Question

A small body of mass $m=0.5kg$ is allowed to slide on an inclined frictionless track from rest position as shown in the figure. $(g=10m/s^2)$
If $h$ is double of that minimum height required to complete the loop sucessfully, calculate resultant force on the block at position $H$ in newton

Answer 1

Using principle of conservation of energy, we have

$mg{h}_{min}=\frac{1}{2}m{v}^2$

where v is the velocity of the body at the lowest point of the circular part of the track.
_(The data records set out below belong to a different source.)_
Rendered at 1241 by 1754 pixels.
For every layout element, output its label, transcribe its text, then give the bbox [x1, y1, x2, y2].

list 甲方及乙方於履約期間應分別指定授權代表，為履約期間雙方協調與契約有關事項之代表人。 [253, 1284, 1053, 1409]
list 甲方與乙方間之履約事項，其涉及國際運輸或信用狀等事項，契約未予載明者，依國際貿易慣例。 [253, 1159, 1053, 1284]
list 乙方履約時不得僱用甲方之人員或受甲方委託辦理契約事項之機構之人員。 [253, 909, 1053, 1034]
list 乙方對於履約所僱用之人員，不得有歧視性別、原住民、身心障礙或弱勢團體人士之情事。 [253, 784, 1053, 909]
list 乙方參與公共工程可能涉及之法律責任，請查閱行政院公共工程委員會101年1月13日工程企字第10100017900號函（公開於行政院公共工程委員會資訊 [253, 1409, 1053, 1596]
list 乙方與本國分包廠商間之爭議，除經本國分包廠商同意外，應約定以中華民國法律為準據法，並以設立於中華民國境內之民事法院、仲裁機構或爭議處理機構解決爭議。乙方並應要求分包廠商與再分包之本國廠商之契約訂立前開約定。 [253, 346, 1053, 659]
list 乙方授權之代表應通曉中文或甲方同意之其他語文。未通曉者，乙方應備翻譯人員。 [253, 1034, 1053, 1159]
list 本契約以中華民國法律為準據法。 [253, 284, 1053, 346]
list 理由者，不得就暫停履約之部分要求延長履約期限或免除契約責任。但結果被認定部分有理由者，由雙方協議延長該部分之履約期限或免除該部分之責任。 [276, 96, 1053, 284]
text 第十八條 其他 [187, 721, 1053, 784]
We know that to complete the loop successfully, $v\ge \sqrt{5rg}$

$\Rightarrow mg{h}_{min}=\frac{1}{2}m(\sqrt{5rg}{)}^2$
$\Rightarrow mg{h}_{min}=\frac{5}{2}mrg$
$\Rightarrow h_{min}=\frac{5}{2}r$

Now, given

$h=2\times h_{min}=5r$

Applying principle of conservation of energy at position H, we have

$mgh-mg\left(2r\right)=\frac{1}{2}m{v}^2$

$\Rightarrow mg\left(5r\right)-mg\left(2r\right)=\frac{1}{2}m{v}^2$

$\Rightarrow 3mgr=\frac{1}{2}m{v}^2$

$\Rightarrow v^2=6rg$

Now at position H,

$F_{resultant}=\frac{m{v}^2}{r}-mg$

$F_{resultant}=\frac{6mrg}{r}-mg$

$F_{resultant}=6mg-mg=5mg$

Hence, the answer is $5mg$.